> **Excerpt provided**:
────────────────
Is there a role for fake language datasets in the AI ecosystem? (By “fake language” I mean things like bAbI, CLEVR, Karthik’s “Home” world [pdf link], and this DeepMind paper.) Claims that various learning architectures can “do language processing” based on results from these datasets have caused a lot of hand-wringing in the NLP community. While a lot of this is due to good old-fashioned overclaiming, I’ve become persuaded some of it is miscommunication between two groups that mean totally different things by “language data”.

I’m going to focus here on instruction following, but I think there’s a similar story to tell about lots of other grounded tasks like question answering, generation, etc.1 For a long time, an AI researcher’s view of an instruction following problem was something like this:

Language -> Abstraction -> Behavior

That is, we start with whatever utterances people are generating, map them to some kind of clean, structured representation, and then make decisions about how to act on the basis of that structure. Because this whole pipeline was too hard to tackle all at once, the community mostly started working on it from different ends.2


“Language people” worked on this:

Language -> Abstraction

In this picture, language comes to you from the outside world—you don’t control the distribution. You get to design the language of abstractions, but it had better be able to handle (or at least fail gracefully on) whatever utterances the world throws at you. Linguists give us a nice abstraction formalism in the form of logic, and that the way to get from abstraction to behavior is just logical interpretation. So it’s very easy to say “abstraction = formal semantics” and treat the Abstraction -> Behavior edge as someone else’s problem.

Data is collected from human speakers who don’t necessarily know anything about logical forms. Indeed, decisions about details of the logical language are typically worked out after collecting initial annotations. What distinguishes “language data” from other kinds of data is precisely the fact that it was generated by human users. (If we’re generating data from a fake grammar and mapping it onto logical forms, we generally haven’t learned anything about language that we didn’t write down in the first place.)


“Policy people” (broadly understood to include everything from RL to planning to classical control) worked on this:

Abstraction -> Behavior

In this picture, the scope of acceptable abstractions is up to the system designer—it’s in behavior where details of the real world (physics, etc.) intervene. Abstraction languages range from “do one of these 10 specific things” to “satisfy this STRIPS goal”. In particular, an abstraction language that doesn’t support all possible goals is no more problematic than a remote control that doesn’t operate all appliances at once.3 The thing that I originally found difficult to appreciate is just how hard some of these problems are even when we have complete control over the input distribution. Reinforcement learning is hard. Planning is hard. There’s still lots of room for interesting compositionality in these abstraction languages—if I have some kind of structured representation of the goal, and I train on a subset of structures, do I generalize to the rest? There’s lots we still can’t do.

To come up with problems that are within reach of current methods, data is generated rather than collected. The distribution over abstractions and their induced behaviors is hand-designed. There’s no language data here; what distinguishes “language data” from what does get used is that language has no precise execution semantics, but e.g. STRIPS does.
────────────────
> **Challenge**:
Please answer these questions about the post on fake language datasets:
1. Besides the DeepMind paper, what does the post list as examples of "fake language"?
2. For "language people," what does the post say distinguishes "language data" from other kinds of data?
3. What two ends of the range of abstraction languages does the post give for "policy people"?

> **Data shown**:
────────────────
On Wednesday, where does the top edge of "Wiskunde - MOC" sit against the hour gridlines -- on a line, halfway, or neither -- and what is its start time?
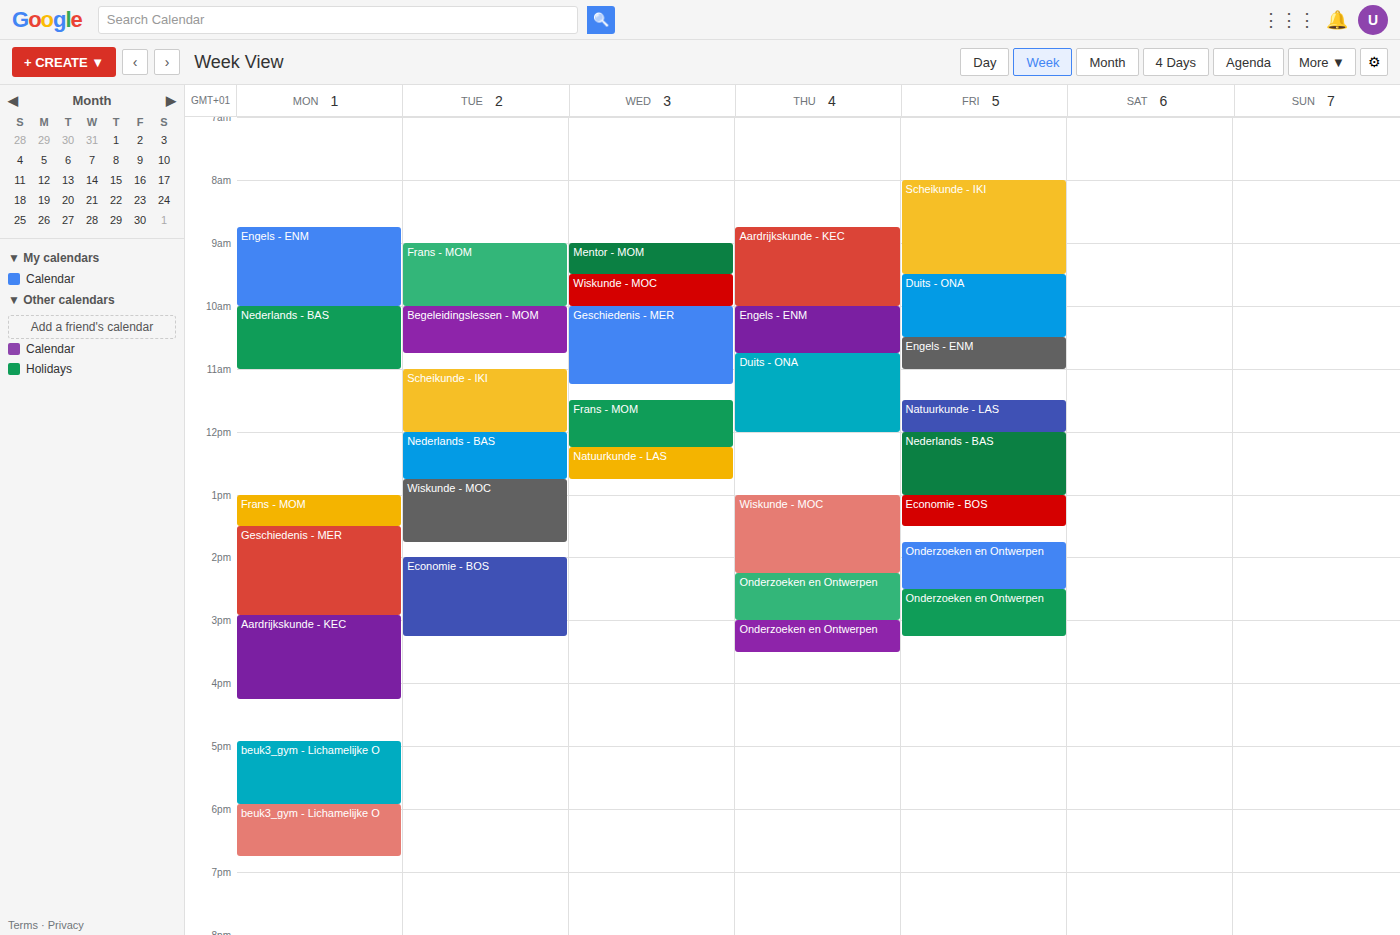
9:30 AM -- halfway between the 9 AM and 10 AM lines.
────────────────
> **The solution**:
1. bAbI, CLEVR, and Karthik's "Home" world.
2. It was generated by human users.
3. From "do one of these 10 specific things" to "satisfy this STRIPS goal".